Only the lines below starting at the one containing "vfov_deg: 11.7" and ending at the one containing "focal_mm: 24" belong in the answer, each copied exactly.

■ GIVEN DATA
BEGIN

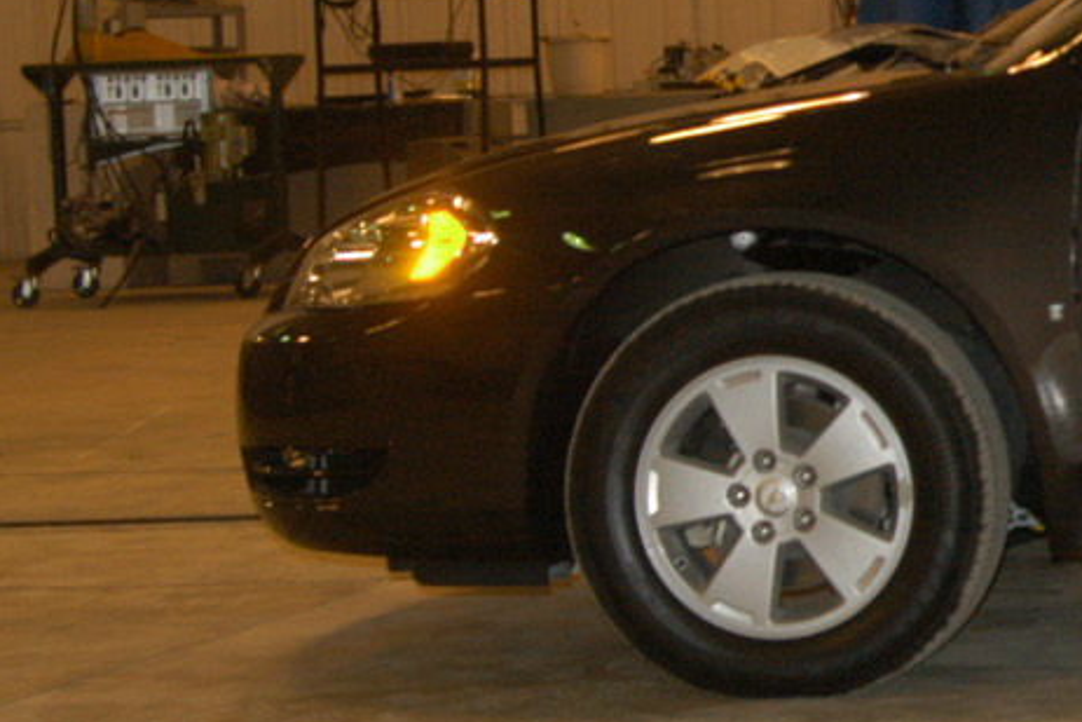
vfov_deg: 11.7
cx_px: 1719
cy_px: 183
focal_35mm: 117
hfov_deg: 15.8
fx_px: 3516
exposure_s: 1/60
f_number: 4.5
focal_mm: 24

END
BEGIN

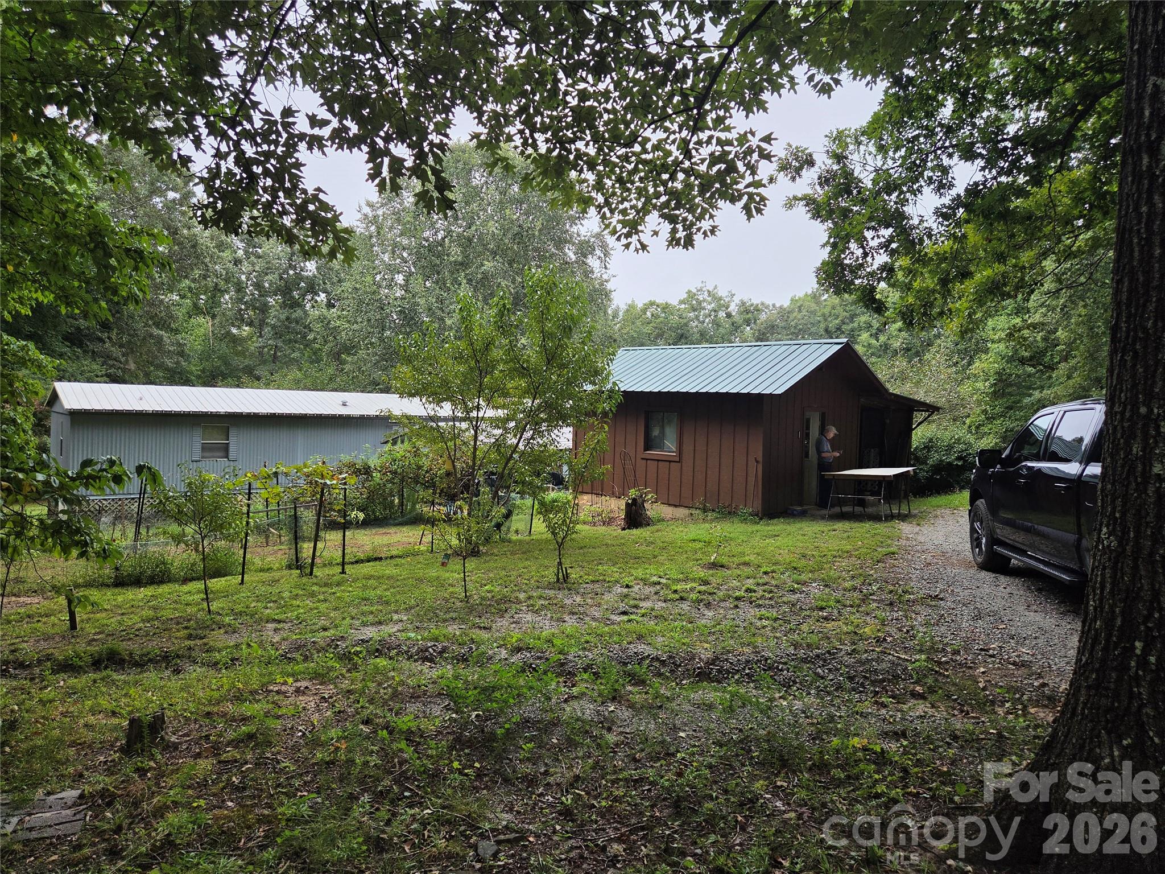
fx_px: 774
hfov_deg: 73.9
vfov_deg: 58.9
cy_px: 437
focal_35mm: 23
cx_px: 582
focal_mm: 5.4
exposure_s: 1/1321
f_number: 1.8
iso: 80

END

■ OUTPUT FOR THIS TASK
vfov_deg: 11.7
cx_px: 1719
cy_px: 183
focal_35mm: 117
hfov_deg: 15.8
fx_px: 3516
exposure_s: 1/60
f_number: 4.5
focal_mm: 24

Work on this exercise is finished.